It probably happened several times, which messes up the poetic metaphor.

The destruction of the Library of Alexandria. from ‘Hutchinsons History of the Nations’, c. 1910

Last week, I spoke at an ALPSP seminar that was jointly organized by the Digital Preservation Coalition (DPC) and ably moderated by William Kilbride, who’s the Executive Director of the DPC. Kilbride stated two of the challenges that the DPC faces in its mission to ensure preservation of the scholarly record, are difficulties in engaging with publishers and getting caught up in the Open Access (OA) debate. Specifically, he was interested in knowing how publishers think about preservation of the scholarly record. Does the industry think that the problem is solved? Does it need to be solved? Obviously, it does.

The subject of my talk was, Transformations in Scholarly Communications. That’s a pretty broad title given the storied history of the industry. I eschewed the temptation to give a history lecture and chose instead to focus on how scholarly communication is currently changing. Specifically, I talked about the growth of open science and open data, the reasons why there is currently a surge of interest, and how we might change current workflows and incentive structures to enable it. Specifically, I make the argument that data sharing workflows have to be as simple and intuitive as possible, and fully integrate things like metadata creation and structure compliance from the point at which data is created. The slides for my talk as well as the audio is available, along with all the others from the day, at the event page on alpsp.org. You can play a fun game of guess when the slide transition happened.

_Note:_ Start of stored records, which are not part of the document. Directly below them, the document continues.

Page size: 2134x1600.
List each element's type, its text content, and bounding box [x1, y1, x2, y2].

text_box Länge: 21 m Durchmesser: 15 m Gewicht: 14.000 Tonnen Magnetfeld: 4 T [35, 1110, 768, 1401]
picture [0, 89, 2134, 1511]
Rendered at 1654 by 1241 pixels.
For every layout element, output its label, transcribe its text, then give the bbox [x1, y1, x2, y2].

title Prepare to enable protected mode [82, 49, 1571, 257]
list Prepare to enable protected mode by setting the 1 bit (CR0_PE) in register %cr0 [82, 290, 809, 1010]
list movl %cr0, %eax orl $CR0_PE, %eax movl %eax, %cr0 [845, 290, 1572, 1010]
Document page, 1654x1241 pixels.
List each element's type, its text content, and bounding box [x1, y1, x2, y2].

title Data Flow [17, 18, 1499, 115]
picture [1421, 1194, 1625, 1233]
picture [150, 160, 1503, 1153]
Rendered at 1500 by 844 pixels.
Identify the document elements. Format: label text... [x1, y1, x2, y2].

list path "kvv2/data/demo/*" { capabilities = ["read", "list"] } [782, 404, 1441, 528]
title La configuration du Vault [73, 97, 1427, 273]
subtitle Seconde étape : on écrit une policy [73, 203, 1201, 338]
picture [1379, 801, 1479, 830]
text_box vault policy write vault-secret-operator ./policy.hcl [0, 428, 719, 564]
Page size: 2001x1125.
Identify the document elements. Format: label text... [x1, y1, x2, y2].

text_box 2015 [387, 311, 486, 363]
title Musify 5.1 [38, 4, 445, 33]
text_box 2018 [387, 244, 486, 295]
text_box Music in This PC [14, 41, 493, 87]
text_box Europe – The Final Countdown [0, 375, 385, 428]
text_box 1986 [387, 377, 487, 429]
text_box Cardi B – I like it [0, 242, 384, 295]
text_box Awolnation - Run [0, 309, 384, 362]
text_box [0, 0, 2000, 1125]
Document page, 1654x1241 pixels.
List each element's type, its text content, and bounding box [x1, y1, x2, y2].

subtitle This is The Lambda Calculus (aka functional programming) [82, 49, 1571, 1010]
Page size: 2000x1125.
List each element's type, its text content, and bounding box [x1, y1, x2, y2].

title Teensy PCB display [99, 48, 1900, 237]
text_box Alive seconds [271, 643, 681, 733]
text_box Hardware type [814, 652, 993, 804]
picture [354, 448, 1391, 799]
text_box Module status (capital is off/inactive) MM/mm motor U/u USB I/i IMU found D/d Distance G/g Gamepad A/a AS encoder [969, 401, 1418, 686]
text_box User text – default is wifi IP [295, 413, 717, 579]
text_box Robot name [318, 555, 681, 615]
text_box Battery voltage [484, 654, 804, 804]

Like all the best events, last week’s seminar had a diverse lineup of speakers including librarians, archivists, publishers, technologists and academics. Robert Gurney, Professor of Earth Observation Science at the University of Reading gave an excellent talk on the subject of open data in climate science. With all the concentration on the behaviours of those in the life sciences, I think that the perspectives of those in the physical sciences are occasionally overlooked. Particularly, the idea that researchers don’t want to share data for fear of being scooped is a distinctly alien one to Professor Gurney, who explained how the sharing of data is inherent to the way his discipline operates.

Peter Burnhill, Director of EDINA, who I seem to only see at conferences despite the fact he happens to work five minutes walk from where I live, talked about maintaining the integrity of the scholarly record. I’ve heard that turn of phrase a lot over the past couple of years, but usually in reference to the threat of so-called predatory publishers. Burnhill didn’t talk about that, instead he pointed out that because we’re moving towards a scholarly communication system that treats data and other digital outputs as part of the legitimate scholarly record, we have to make sure that those resources are both preserved and conserved. That is to say, for data citation to be meaningful, the link to the data must point to a resource that still exists and the content of that resource cannot have changed. The popular terms for these phenomena are ‘link rot’ and ‘content drift’. Burnhill points out that by design, the web is dynamic and content changes over time. As a remedy, he made the pleasant analogy that like fish, data must be flash frozen when captured to preserve it.

Other highlights from the day included the Regional Director for Europe at ORCID, Josh Brown’s observation that it’s already possible to assign identifying metadata for researchers, institutions, grants and data to specific research projects, which we can define or specify by the DOI of the version of record.

Wendy White, Associate Director of the Hartley Library at Southampton University identified the theme of the day, which as she put it was about being in the researcher space…[to]…capture the most effective metadata. In other words, the need to integrate data sharing and preservation into researchers workflows. At the same time, both she and Sarah Callaghan, Senior Research Scientist at STFC and Editor-in-Chief of Data Science Journal reminded us that the purpose of open data is to enable it to be understandable and reusable in both the short and long term.

White put the challenge into context when she asked whether a future historian, a thousand years from now might be able to read and understand a digital copy of the United Nations Universal Declaration of Human Rights. Aside from technical and language considerations, there’s also cultural context. Would a person 1,000 years from now know what the UN was, or indeed what the concept of a right is? Clearly, if we’re serious about preserving the scholarly record, we’re only just beginning to tackle the challenges that are involved.